Wednesday’s eclipse will first be sighted at dawn in India’s Gulf of Khambhat, just north of Mumbai, before being seen in a broad swath moving north and east to Nepal, Myanmar, Bangladesh, Bhutan and China. The eclipse will reach its peak in India at about 6:20 a.m. local time (8:50 p.m. ET) lasting 6 minutes and 39 seconds at its maximum point.
If you just want to sit back and enjoy the view, you can see a live video stream of the eclipse from several locations in the world. The LIVE! UNIVERSE webcast will display a live webcast from Japan. The University of North Dakota has sent an expedition which will broadcast a live webcast from China; You can follow the live stream here. Grupo Saros will also have a live webcast from China, and on Ustream.TV you can follow the eclipse from Guwahati. Finally, for some more info on this eclipse, check out the amazingly resourceful Eclipse Chasers, the Exploratorium, and the Wikipedia page for the solar eclipse of July 22nd. 9And if all else fails there’s always NASA!)
A solar eclipse occurs when the moon comes between the sun and the Earth. Coincidentally the moon has essentially the same apparent diameter as the sun (it’s much smaller but also much closer), so when the moon and sun are lined up perfectly, the moon covers the sun, leaving only the corona (the glowing part of the solar atmosphere) visible.

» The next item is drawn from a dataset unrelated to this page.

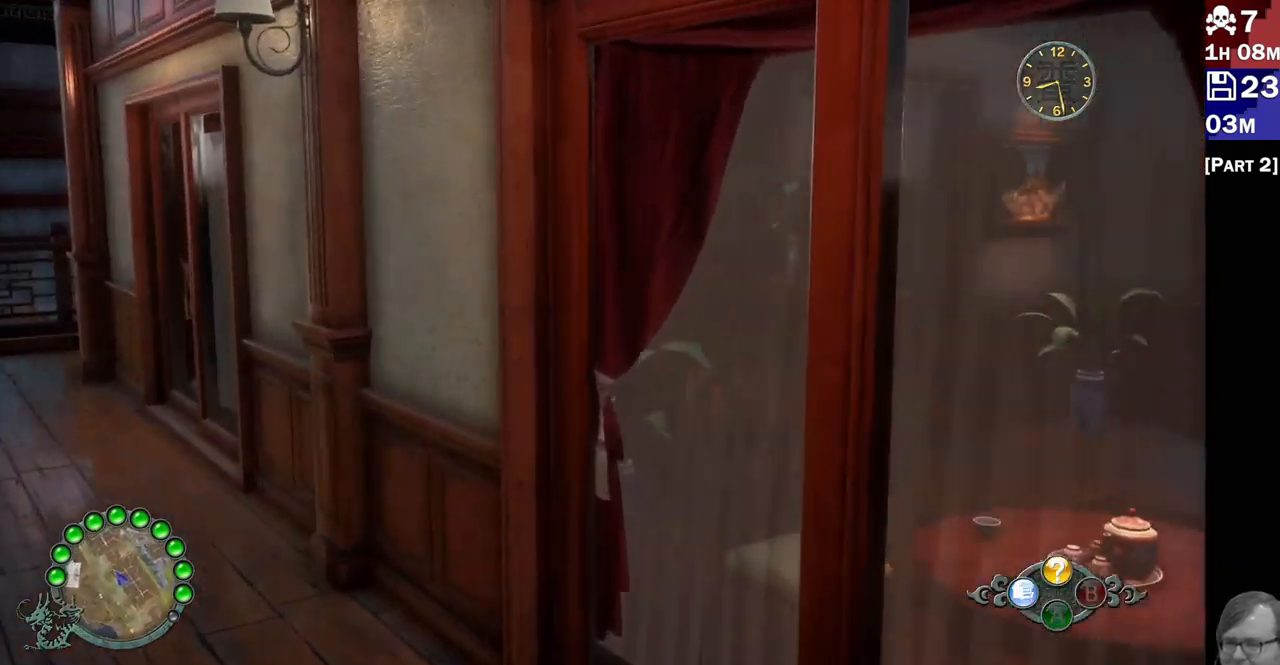
{"dt_ms": 500, "buttons": ["L2"], "left_stick": "up-left", "right_stick": "center"}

Unfortunately, most people are lucky if they can see one total eclipse in a lifetime. Total eclipses are visible along only a narrow band of the Earth’s surface (and usually much of that’s the ocean), and they typically happen only about once a year. Upcoming eclipses will be visible from land in these locations:
* July 22, 2009, China, India
* July 11, 2010, southern Chile and Argentina
* November 13, 2012, northern tip of Australia
* November 3, 2013, central Africa
* March 20, 2015, scattered Arctic islands
* March 9, 2016, Sumatra, Borneo
* August 21, 2017, United States mainland
* July 2, 2019, southern Chile and Argentina
P.S. A word of caution: Cast away eclipse superstitions, but view safely!